John GurdonHuman cloning is an important issue at both scientific and societal levels. Earlier I included a guest post from bioethicist, Arthur Caplan, on human cloning.

Today I am posting a short Q&A with Nobel Laureate John Gurdon.

I asked Gurdon three specific questions and below each I have listed his answer. My sense is that he is not very enthusiastic about the idea of human reproductive cloning.

1.) Assuming technological issues are overcome, do you see human cloning (and by this I mean reproductive cloning) becoming an accepted, relatively normal element of human society in say about 50 years?

Gurdon: I do not see any prospect of human (reproductive) cloning becoming an accepted element of society.  This is because all cloning experiments generate a fairly large number of abnormalities as well as some normal products.

2.) Would you be comfortable with human cloning? In part I ask because this article ( http://www.dailymail.co.uk/sciencetech/article-2250508/Human-cloning-start-half-century-insists-leading-scientist-Sir-John-Gurdon-work-led-creation-Dolly-Sheep.html ) seems to suggest that you would indeed be OK with the idea.

Gurdon: I would only be comfortable with human cloning if it could be shown that it works more efficiently than normal reproductive cloning.

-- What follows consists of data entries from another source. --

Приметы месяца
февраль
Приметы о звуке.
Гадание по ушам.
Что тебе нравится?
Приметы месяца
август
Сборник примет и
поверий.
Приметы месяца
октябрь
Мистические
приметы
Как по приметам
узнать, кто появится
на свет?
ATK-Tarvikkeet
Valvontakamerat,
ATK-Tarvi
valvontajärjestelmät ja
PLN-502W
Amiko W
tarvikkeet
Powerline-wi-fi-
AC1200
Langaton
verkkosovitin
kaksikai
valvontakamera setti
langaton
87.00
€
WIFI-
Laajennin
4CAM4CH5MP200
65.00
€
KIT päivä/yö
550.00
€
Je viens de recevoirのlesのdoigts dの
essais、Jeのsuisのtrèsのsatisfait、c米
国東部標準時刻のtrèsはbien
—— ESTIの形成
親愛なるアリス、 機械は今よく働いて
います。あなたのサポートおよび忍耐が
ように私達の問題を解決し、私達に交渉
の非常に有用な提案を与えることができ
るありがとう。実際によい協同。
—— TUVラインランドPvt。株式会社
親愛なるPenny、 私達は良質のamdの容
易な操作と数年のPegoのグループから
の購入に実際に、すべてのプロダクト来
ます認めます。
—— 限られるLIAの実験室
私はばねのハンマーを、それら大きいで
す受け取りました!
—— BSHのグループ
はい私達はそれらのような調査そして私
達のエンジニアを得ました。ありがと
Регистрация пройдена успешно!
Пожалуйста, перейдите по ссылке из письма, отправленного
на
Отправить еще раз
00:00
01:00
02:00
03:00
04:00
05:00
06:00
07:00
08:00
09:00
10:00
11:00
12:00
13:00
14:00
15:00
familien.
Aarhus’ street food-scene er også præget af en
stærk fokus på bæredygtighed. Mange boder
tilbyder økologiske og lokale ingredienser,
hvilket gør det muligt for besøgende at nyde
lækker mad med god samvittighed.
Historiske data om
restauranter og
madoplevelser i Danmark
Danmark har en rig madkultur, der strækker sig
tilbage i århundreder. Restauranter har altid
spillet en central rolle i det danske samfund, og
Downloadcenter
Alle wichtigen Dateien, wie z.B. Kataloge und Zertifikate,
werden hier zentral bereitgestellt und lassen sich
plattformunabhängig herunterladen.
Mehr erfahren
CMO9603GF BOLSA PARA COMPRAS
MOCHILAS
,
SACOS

3.) What do you see as the potential positives and negatives, such as certain ethical issues, of human cloning for society?

Gurdon: I see no significant positive outcome of human cloning unless, as I said above, it turned out to be so well developed that it gave a smaller proportion of abnormalities than normal reproduction.

 

3 thoughts on “Nobel Laureate John Gurdon not a fan of idea of human cloning


  1. It’s an interesting perspective to make the answer contingent upon “achieving fewer abnormalities”. But that would presuppose a willingness to undertake an experimental program where human reproductive cloning was done/attempted in spite of the risk of significant abnormalities. I take it that this might be acceptable in the same sense that the FDA proclaims a stem cell to be a drug? (So just follow the protocol for developing/manufacturing a drug.) It all seems highly “abnormal” to me. But, then, so did quantum mechanics seem abnormal when first I studied it (actually, it still is), so perhaps “abnormal” is just a limitation of my mind… I can envision scenarios where there could be a blurred line between regenerative medicine and reproduction.

    I wouldn’t take definitive positions on such things…


    • Failure to take a “definitive” position may leave the decision(s) for others to make. I agree with your comment regarding acceptance contingent on improvement over nature: viz. it would appear to require research where the risks are unknown at best.